Saved data entries:
━━━━━━

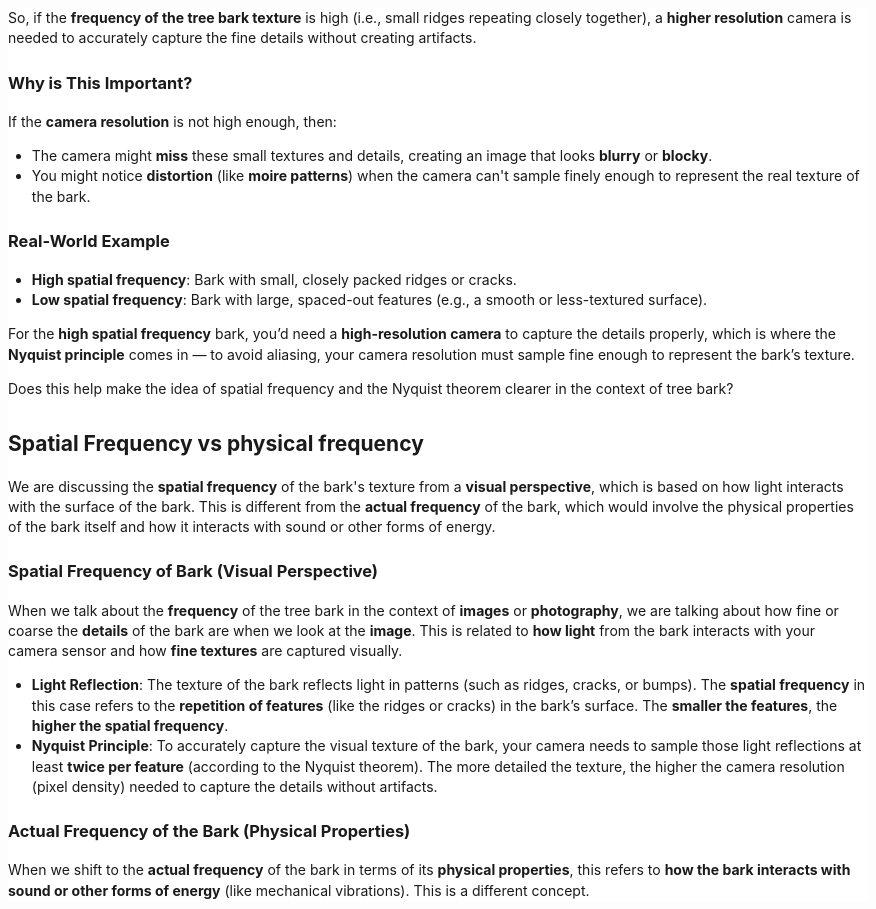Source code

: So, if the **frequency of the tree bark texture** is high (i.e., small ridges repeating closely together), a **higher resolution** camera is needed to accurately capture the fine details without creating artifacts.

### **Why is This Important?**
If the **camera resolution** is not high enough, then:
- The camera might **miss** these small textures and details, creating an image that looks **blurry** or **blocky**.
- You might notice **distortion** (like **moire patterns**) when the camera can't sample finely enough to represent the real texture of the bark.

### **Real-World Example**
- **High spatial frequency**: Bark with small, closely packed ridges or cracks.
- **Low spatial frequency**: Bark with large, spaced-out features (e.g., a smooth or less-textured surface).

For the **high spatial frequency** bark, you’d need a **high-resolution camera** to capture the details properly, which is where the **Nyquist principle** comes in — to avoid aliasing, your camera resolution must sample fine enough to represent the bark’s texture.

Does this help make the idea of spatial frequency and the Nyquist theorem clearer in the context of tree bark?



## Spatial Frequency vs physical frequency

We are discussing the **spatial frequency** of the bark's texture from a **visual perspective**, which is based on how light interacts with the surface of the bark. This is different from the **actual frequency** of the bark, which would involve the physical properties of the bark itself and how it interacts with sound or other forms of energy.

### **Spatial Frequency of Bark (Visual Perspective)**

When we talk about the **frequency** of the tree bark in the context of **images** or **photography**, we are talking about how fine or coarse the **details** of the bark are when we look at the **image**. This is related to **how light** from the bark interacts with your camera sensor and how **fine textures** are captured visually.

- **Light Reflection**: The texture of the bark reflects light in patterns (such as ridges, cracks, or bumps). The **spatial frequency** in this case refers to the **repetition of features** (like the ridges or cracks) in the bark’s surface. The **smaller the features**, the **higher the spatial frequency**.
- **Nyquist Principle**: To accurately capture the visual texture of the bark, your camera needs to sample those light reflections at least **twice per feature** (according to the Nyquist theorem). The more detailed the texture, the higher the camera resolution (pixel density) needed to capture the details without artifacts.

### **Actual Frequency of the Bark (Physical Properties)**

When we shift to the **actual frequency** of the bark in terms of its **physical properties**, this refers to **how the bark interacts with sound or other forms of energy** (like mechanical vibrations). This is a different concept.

━━━━━━

Task prompt :: Return all the records exactly. Skip the pictures.

Response box ::
Source code

: So, if the **frequency of the tree bark texture** is high (i.e., small ridges repeating closely together), a **higher resolution** camera is needed to accurately capture the fine details without creating artifacts.

### **Why is This Important?**
If the **camera resolution** is not high enough, then:
- The camera might **miss** these small textures and details, creating an image that looks **blurry** or **blocky**.
- You might notice **distortion** (like **moire patterns**) when the camera can't sample finely enough to represent the real texture of the bark.

### **Real-World Example**
- **High spatial frequency**: Bark with small, closely packed ridges or cracks.
- **Low spatial frequency**: Bark with large, spaced-out features (e.g., a smooth or less-textured surface).

For the **high spatial frequency** bark, you’d need a **high-resolution camera** to capture the details properly, which is where the **Nyquist principle** comes in — to avoid aliasing, your camera resolution must sample fine enough to represent the bark’s texture.

Does this help make the idea of spatial frequency and the Nyquist theorem clearer in the context of tree bark?



## Spatial Frequency vs physical frequency

We are discussing the **spatial frequency** of the bark's texture from a **visual perspective**, which is based on how light interacts with the surface of the bark. This is different from the **actual frequency** of the bark, which would involve the physical properties of the bark itself and how it interacts with sound or other forms of energy.

### **Spatial Frequency of Bark (Visual Perspective)**

When we talk about the **frequency** of the tree bark in the context of **images** or **photography**, we are talking about how fine or coarse the **details** of the bark are when we look at the **image**. This is related to **how light** from the bark interacts with your camera sensor and how **fine textures** are captured visually.

- **Light Reflection**: The texture of the bark reflects light in patterns (such as ridges, cracks, or bumps). The **spatial frequency** in this case refers to the **repetition of features** (like the ridges or cracks) in the bark’s surface. The **smaller the features**, the **higher the spatial frequency**.
- **Nyquist Principle**: To accurately capture the visual texture of the bark, your camera needs to sample those light reflections at least **twice per feature** (according to the Nyquist theorem). The more detailed the texture, the higher the camera resolution (pixel density) needed to capture the details without artifacts.

### **Actual Frequency of the Bark (Physical Properties)**

When we shift to the **actual frequency** of the bark in terms of its **physical properties**, this refers to **how the bark interacts with sound or other forms of energy** (like mechanical vibrations). This is a different concept.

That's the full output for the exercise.